I’ve read that Shostakovich’s Op. 87 Preludes and Fugues were often programmed in a group of several during his lifetime as interior parts of a concert or a recital. So maybe 20- to 30-minutes worth, arranged in an order to give the best effect.

So how do you listen to the WTC? What would you recommend for others?


----------



## Bulldog (Nov 21, 2013)

I listen straight-through. My recommendation for others would be that they do what they want - individualized plans for each individual.


----------



## Jacck (Dec 24, 2017)

The approach that would suit me: get the WTC or the DSCH Preludes and Fugues as mp3 files, where each mp3 file corresponds to each fugue, contrapuntus, etude, prelude etc. and then play it on shuffle mode


----------



## Mandryka (Feb 22, 2013)

Jacck said:


> The approach that would suit me: get the WTC or the DSCH Preludes and Fugues as mp3 files, where each mp3 file corresponds to each fugue, contrapuntus, etude, prelude etc. and then play it on shuffle mode


There's a couple of recordings just like that, by Oli Mustonen


----------



## Mandryka (Feb 22, 2013)

From quite a good essay by Antti Hayraynen



> > Johann Sebastian Bach (1685-1750) completed the 24 preludes and fugues of Book I of Das Wohltemperierte Klavier in 1722. Dmitri Shostakovich (1906-1975) wrote his 24 preludes and fugues, Op. 87, in 1950-51.
> >
> > Bach's collection is organized by key in chro-matically ascending order, whereas Shostakovich -like Chopin in his preludes - follows the circle of fifths. It should be noted that 'well-tempered' as Bach meant it is not the same as 'equal-tempered'; for performance on a piano, however, the instru-ment should be equal-tempered.
> >
> > ...


----------



## Mandryka (Feb 22, 2013)

Why should anyone say this?



> It should be noted that 'well-tempered' as Bach meant it is not the same as 'equal-tempered'; for performance on a piano, however, the instru-ment should be equal-tempered.
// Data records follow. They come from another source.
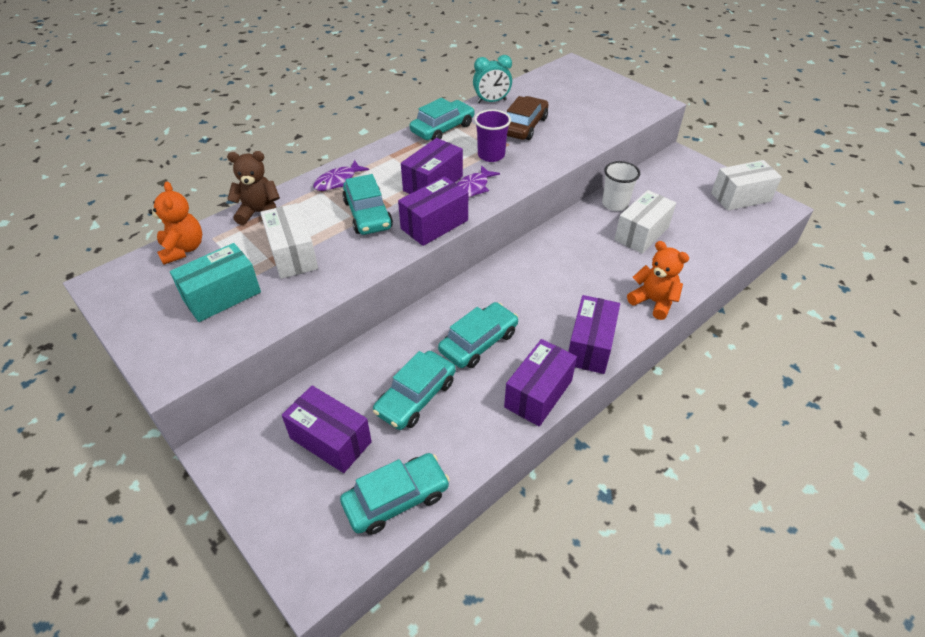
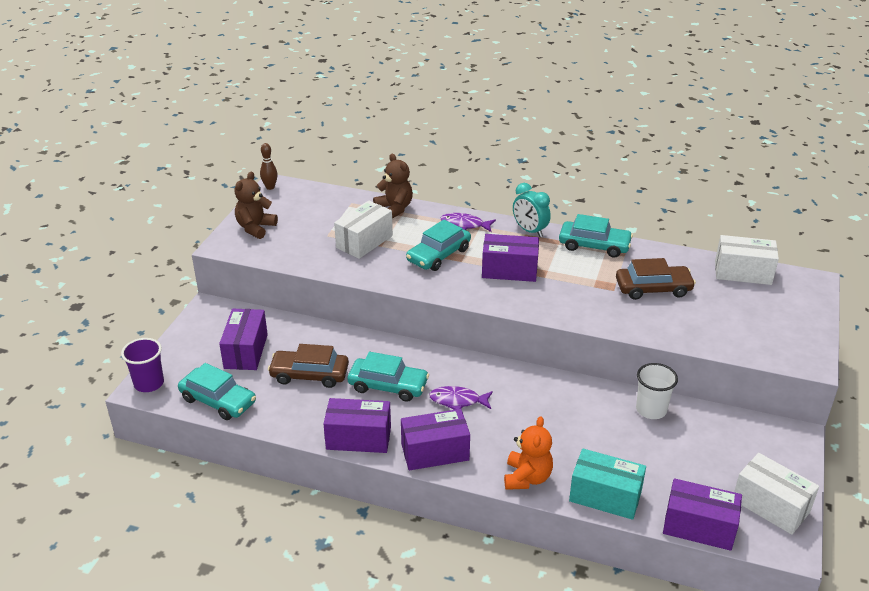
camera: 60 degrees right, 10 degrees down
(99, 289) = (270, 187): none -> brown bowling pin
(167, 331) = (255, 228): none -> brown teddy bear
(183, 249) = (330, 197): orange teddy bear -> none
(222, 296) = (301, 233): turquoise box -> turquoise box (605, 496)
(415, 397) = (309, 374): turquoise car -> brown car
(434, 224) = (457, 291): purple box -> purple box (698, 527)
(472, 188) = (525, 293): purple fish -> purple fish (458, 401)
(491, 101) = (672, 256): turquoise clock -> turquoise clock (530, 231)
(491, 155) = (584, 286): purple cup -> purple cup (149, 383)
(641, 233) = (622, 442): white box -> white box (743, 272)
It made me wonder how Shostakovich expected the piano to be tuned.


----------



## eugeneonagain (May 14, 2017)

Depends what I'm doing. If I'm working with music on in the background I let the entire thing run through. Even then there are certain parts that will catch my ear more than others.

If I sit down exclusively to listen I'm more likely to choose particular tracks. 

I do the same with Shostakovich's preludes and preludes/fugues. Also Debussy's.

It seems to me rather obsessive to insist on the entire thing at every sitting. Life is too short for that.


----------



## Blancrocher (Jul 6, 2013)

For me it can depend on the performer. For example: with Gould I'll often listen to an entire "book" since he plays at a relatively quick clip and with a consistent approach (with notable exceptions); Richter is my favorite performer of many of the show-stopper P&F's, though I find the whole set uneven, so I skip around more.


----------



## DavidA (Dec 14, 2012)

I heard Angela Hewitt play the whole of book 2 in a recital. Must confess by the end my mind was wandering. Bach would have probably thought we were all nuts listening to them at one go.


----------



## Bulldog (Nov 21, 2013)

eugeneonagain said:


> It seems to me rather obsessive to insist on the entire thing at every sitting. Life is too short for that.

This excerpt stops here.